Patricia De Lille in more hot water with DA after EFF appearance

The party's leadership has demanded that she explain her unexpected appearance at an EFF memorial service.


Cape Town mayor Patricia de Lille appears to be in more hot water with her party, the DA, after she appeared unexpectedly at an EFF-organised gathering in the Free State on Wednesday.

DA spokesperson Refiloe Ntsekhe said in interviews on Thursday that the primary issue was that she had not informed the party’s leadership that she was invited to speak at the Winnie Madikizela-Mandela memorial in Brandfort in honour of her late friend.

The DA’s federal executive chairperson, James Selfe, made a public statement that she would have to “explain herself”.

Ntsekhe said they were still trying to communicate with De Lille, and that they just needed an explanation, “not necessarily that there will be consequences in this regard”.

The DA made a decision over the weekend that they will now have the power to recall members in executive positions within 48 hours if they do something that calls their competence into question. They deny that this was to get rid of De Lille, whom they accuse of being corrupt – though they may use the clause to lay a new charge against her of bringing the party into disrepute.

De Lille has said she’s sure the change is targeted at her specifically.

There has been much speculation that she may be about to join the EFF, or even the ANC. The EFF was very welcoming of her on Wednesday.

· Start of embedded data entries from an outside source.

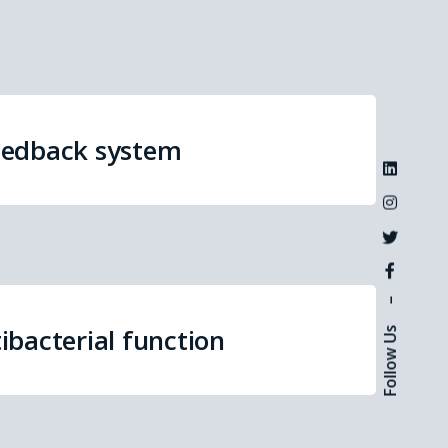
eedback system
–
ibacterial function
Follow Us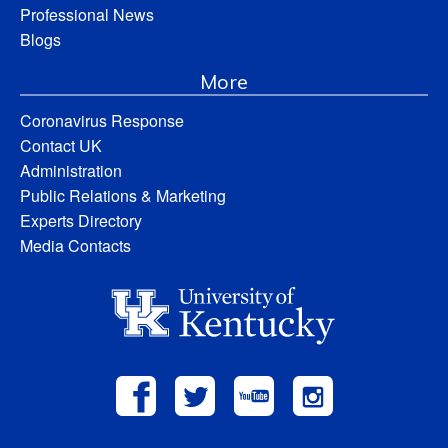
Professional News
Blogs
More
Coronavirus Response
Contact UK
Administration
Public Relations & Marketing
Experts Directory
Media Contacts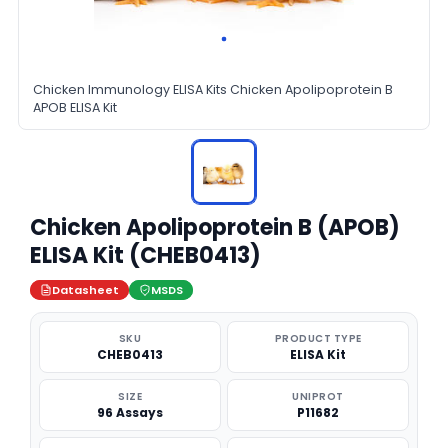
Chicken Immunology ELISA Kits Chicken Apolipoprotein B
APOB ELISA Kit
Chicken Apolipoprotein B (APOB)
ELISA Kit (CHEB0413)
Datasheet
MSDS
SKU
PRODUCT TYPE
CHEB0413
ELISA Kit
SIZE
UNIPROT
96 Assays
P11682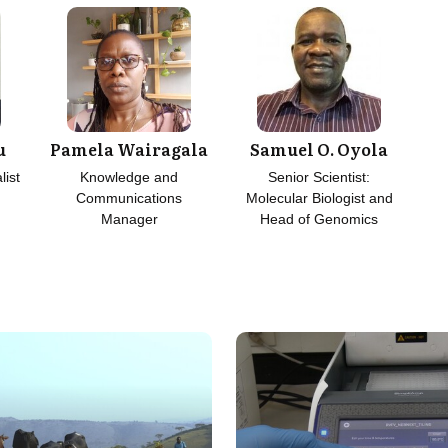
u
Pamela Wairagala
Samuel O. Oyola
list
Knowledge and
Senior Scientist:
Communications
Molecular Biologist and
Manager
Head of Genomics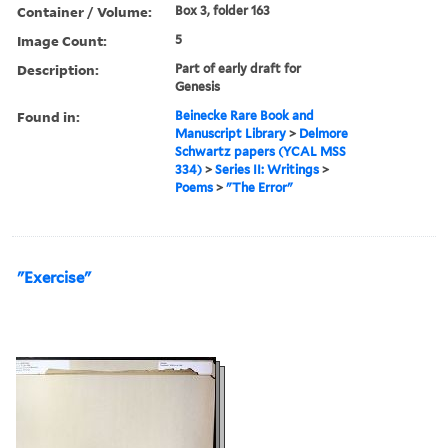
Container / Volume:
Box 3, folder 163
Image Count:
5
Description:
Part of early draft for
Genesis
Found in:
Beinecke Rare Book and
Manuscript Library
>
Delmore
Schwartz papers (YCAL MSS
334)
>
Series II: Writings
>
Poems
>
"The Error"
"Exercise"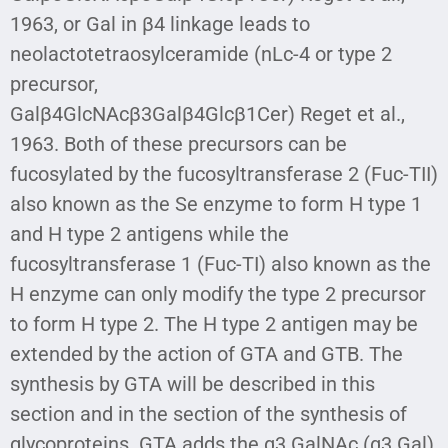
1963, or Gal in β4 linkage leads to
neolactotetraosylceramide (nLc-4 or type 2
precursor,
Galβ4GlcNAcβ3Galβ4Glcβ1Cer) Reget et al.,
1963. Both of these precursors can be
fucosylated by the fucosyltransferase 2 (Fuc-TII)
also known as the Se enzyme to form H type 1
and H type 2 antigens while the
fucosyltransferase 1 (Fuc-TI) also known as the
H enzyme can only modify the type 2 precursor
to form H type 2. The H type 2 antigen may be
extended by the action of GTA and GTB. The
synthesis by GTA will be described in this
section and in the section of the synthesis of
glycoproteins. GTA adds the α3 GalNAc (α3 Gal)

In her address, De Lille said, among other things, that she had “learnt from Mama Winnie that politics is not for sissies”.

She said that today’s politicians were “plastic” and “there for their stomachs”.

She added that when she’d last seen Madikizela-Mandela the struggle stalwart had asked her about her troubles with the DA: “The last time I spoke to her she asked, ‘What are those boys doing to you?’ I said: “Don’t worry Mama, I have this under control,’ and I remember fondly that husky voice and her laughter.”

She reminisced over marching with Mama Winnie against Thabo Mbeki’s government to demand ARVs for South Africans.

“Winnie, I want to say hambe kahle my sister, mother of the nation, flower of the nation. Mama was tough, but she cried with us.”

She later joked that Mama Winnie might “start an ANC branch, or EFF, possibly” when she got to heaven.